My official goal to design best-in class assessments started in 2011-2012. That year, the College Board finally got rid of the old mammoth that was the French AP exam and designed a new exam. I used to tell my AP students that we would only practice for the exam 2 weeks prior because I was not going to waste their AP year drilling verbs, listening to canned conversations that were not authentic, and doing “fill-in-the-blanks”. That is not what a world language is about! So you can imagine how excited as I was for this change: a real world exam aligned with the World Languages standards, with authentic texts and audio pieces (Interpretive), a simulated conversation and an email reply (Interpersonal), and an oral cultural presentation and a persuasive essay (Presentational).

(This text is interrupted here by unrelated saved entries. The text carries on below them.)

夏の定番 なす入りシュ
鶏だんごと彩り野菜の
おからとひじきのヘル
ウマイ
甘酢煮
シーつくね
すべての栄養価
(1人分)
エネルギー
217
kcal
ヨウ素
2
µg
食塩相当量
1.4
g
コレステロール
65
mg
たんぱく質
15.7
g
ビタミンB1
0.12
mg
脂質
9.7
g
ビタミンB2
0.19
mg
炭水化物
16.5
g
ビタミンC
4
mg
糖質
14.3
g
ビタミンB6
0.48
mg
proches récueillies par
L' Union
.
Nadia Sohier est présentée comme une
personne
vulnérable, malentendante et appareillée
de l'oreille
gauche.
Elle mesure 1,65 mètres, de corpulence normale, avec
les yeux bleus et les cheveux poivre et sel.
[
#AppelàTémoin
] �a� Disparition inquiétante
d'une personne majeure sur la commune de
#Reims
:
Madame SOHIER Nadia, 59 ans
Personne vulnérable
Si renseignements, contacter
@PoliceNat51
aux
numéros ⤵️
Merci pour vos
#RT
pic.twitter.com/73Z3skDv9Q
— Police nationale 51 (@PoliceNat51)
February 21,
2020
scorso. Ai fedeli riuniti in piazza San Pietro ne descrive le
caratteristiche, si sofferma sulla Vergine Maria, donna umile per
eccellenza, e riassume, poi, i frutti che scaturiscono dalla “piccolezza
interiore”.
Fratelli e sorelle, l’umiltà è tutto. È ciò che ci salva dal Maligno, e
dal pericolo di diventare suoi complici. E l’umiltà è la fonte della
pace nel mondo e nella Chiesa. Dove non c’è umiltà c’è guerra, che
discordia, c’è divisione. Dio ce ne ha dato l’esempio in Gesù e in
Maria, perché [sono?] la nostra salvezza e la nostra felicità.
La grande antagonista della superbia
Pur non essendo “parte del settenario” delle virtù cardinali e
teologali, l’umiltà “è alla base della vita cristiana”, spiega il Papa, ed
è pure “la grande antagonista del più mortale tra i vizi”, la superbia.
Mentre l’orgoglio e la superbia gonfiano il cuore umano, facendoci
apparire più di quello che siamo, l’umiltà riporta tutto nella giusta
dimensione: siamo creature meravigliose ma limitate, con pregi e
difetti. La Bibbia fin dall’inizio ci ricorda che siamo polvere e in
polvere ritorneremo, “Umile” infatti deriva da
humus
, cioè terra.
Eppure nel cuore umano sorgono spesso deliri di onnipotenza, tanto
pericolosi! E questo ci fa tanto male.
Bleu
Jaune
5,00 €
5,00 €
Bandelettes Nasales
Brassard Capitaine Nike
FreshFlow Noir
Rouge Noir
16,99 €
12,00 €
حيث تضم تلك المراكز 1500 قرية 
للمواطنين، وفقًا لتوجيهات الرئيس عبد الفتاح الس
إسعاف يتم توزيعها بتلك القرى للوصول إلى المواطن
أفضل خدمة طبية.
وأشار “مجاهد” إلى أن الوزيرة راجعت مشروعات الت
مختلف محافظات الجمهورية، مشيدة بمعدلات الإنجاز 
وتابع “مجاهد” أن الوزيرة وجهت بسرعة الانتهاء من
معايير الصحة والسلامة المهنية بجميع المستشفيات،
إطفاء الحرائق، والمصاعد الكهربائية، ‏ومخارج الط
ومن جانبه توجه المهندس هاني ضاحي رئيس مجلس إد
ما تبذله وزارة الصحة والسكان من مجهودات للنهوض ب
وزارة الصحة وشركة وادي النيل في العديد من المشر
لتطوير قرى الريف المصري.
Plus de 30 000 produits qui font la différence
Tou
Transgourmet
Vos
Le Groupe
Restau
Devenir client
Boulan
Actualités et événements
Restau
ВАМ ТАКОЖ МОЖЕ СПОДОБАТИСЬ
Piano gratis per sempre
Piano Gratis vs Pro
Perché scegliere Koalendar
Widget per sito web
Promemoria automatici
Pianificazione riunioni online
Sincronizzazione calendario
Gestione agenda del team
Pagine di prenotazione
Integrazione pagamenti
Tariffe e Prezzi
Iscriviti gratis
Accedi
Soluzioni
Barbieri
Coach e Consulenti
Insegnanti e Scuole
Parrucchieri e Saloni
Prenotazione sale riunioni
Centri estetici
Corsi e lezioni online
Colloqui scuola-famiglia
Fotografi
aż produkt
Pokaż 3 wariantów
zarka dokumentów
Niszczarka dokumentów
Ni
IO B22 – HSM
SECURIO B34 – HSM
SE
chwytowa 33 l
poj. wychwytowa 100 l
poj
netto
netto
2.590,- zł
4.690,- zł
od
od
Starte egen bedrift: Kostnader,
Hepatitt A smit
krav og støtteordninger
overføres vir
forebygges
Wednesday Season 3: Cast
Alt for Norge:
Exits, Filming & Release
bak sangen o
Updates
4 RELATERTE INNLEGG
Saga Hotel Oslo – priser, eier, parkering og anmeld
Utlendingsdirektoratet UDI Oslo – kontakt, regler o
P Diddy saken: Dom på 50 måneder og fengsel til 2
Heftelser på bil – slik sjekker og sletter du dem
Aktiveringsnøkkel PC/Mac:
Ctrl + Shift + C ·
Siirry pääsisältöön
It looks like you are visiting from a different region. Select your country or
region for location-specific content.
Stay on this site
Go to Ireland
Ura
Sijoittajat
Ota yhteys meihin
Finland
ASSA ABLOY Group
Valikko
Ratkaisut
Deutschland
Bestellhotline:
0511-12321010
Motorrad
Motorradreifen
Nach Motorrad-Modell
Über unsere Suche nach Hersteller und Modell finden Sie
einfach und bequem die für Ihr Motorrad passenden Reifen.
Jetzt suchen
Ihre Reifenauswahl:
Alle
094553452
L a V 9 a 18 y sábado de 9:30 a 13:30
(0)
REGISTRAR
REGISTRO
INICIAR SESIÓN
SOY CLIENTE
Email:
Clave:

And so that summer,  I took the newly published French AP rubrics and worked backwards with my colleague to design speaking and writing rubrics for every level of French. As soon as I figure out how to post files on this blog I will share them :). We now use these rubrics for formative and summative assessments and I am already noticing improvement in the way my student produce language. As soon as I figure out how to post evidence I will share :).

Since then, I have been on a journey, and it is not over…

As I am looking into creating my first Student Learning Objectives (SLO) as part of my Teacher Evaluation Pilot next school year, I decided to spend time investigating the “Integrated Performance Assessment” (IPA) as a potential option for post assessment. I can not wait to learn and share my findings and experiments (failures and successes) on this topic.